If the ABI might actually require, say, 16- or 64-bit ints instead, depending on the platform and/or compile-time options, you can change the type definition to match (and rename the type to just fooint) — but then you really do need to be careful whenever you cast anything to or from that type, because it might overflow unexpectedly.
If your code has its own structures or file formats that require specific bitlengths, consider defining custom types for those too, exactly as if it was an external ABI. Or you could just use uintNN_t instead, but you'll lose a little bit of self-documentation that way.
For all these types, don't forget to also define the corresponding _MIN and _MAX constants for easy bounds checking. This might sound like a lot of work, but it's really just a couple of lines in a single header file.
Finally, remember to be careful with integer math, especially overflows.
For example, keep in mind that the difference of two n-bit signed integers may not fit in an n-bit int. (It will fit into an n-bit unsigned int, if you know it's non-negative; but remember that you need to cast the inputs to an unsigned type before taking their difference to avoid undefined behavior!)
Similarly, to find the average of two integers (e.g. for a binary search), don't use avg = (lo + hi) / 2, but rather e.g. avg = lo + (hi + 0U - lo) / 2; the former will break if the sum overflows.
You seem to know what you are doing, judging from the linked source code, which I took a glance at.
You said it yourself - using "specific" types makes you have more casts. That's not an optimal route to take anyway. Use int as much as you can, for things that do not mandate a more specialized type.
The beauty of int is that it is abstracted over the types you speak of. It is optimal in all cases where you need not expose the construct to a system unaware of int. It is your own tool for abstracting the platform for your program(s). It may also yield you speed, size and alignment advantage, depending.
In all other cases, e.g. where you want to deliberately stay close to machine specifications, int can and sometimes should be abandoned. Typical cases include network protocols where the data goes on the wire, and interoperability facilities - bridges of sorts between C and other languages, kernel assembly routines accessing C structures. But don't forget that sometimes you would want to in fact use int even in these cases, as it follows platforms own "native" or preferred word size, and you might want to rely on that very property.

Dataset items
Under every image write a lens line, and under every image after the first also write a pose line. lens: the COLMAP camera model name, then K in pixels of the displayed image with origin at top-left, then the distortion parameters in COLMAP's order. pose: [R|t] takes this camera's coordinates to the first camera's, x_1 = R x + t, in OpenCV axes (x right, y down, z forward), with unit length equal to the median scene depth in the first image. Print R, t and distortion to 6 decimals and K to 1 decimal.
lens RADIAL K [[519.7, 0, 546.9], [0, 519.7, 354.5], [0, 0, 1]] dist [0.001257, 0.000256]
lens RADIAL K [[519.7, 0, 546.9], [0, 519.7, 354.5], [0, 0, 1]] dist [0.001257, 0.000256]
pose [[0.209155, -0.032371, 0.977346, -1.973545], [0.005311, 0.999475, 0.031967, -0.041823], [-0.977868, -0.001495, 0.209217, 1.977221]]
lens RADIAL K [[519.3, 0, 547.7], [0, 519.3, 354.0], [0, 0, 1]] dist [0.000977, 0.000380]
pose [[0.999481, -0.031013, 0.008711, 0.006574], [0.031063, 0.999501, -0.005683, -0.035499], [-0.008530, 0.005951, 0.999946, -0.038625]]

---

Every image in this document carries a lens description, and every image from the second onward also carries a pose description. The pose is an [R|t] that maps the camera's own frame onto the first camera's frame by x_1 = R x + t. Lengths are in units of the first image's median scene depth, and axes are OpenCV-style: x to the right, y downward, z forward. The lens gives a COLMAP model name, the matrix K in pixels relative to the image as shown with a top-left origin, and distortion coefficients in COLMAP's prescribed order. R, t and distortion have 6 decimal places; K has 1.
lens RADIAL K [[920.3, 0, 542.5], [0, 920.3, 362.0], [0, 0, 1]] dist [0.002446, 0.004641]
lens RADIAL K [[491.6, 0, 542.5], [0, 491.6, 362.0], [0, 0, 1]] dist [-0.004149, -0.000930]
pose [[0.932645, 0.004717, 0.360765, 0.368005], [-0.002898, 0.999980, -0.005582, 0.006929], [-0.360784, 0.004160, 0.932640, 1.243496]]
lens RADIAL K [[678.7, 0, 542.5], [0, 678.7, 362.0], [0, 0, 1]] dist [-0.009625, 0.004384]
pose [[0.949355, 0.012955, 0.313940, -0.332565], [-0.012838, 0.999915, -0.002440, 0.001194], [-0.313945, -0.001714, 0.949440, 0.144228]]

Work order A
From the forum text on C integer types, list every advantage that using int may yield, according to the text.
Work order B
Please update the passage of the forum text on C integer types that opens with "You seem to" and closes with "more specialized type.", replacing "casts" with "conversions".

Worked solution A
speed, size, alignment

Worked solution B
You seem to know what you are doing, judging from the linked source code, which I took a glance at.
You said it yourself - using "specific" types makes you have more conversions. That's not an optimal route to take anyway. Use int as much as you can, for things that do not mandate a more specialized type.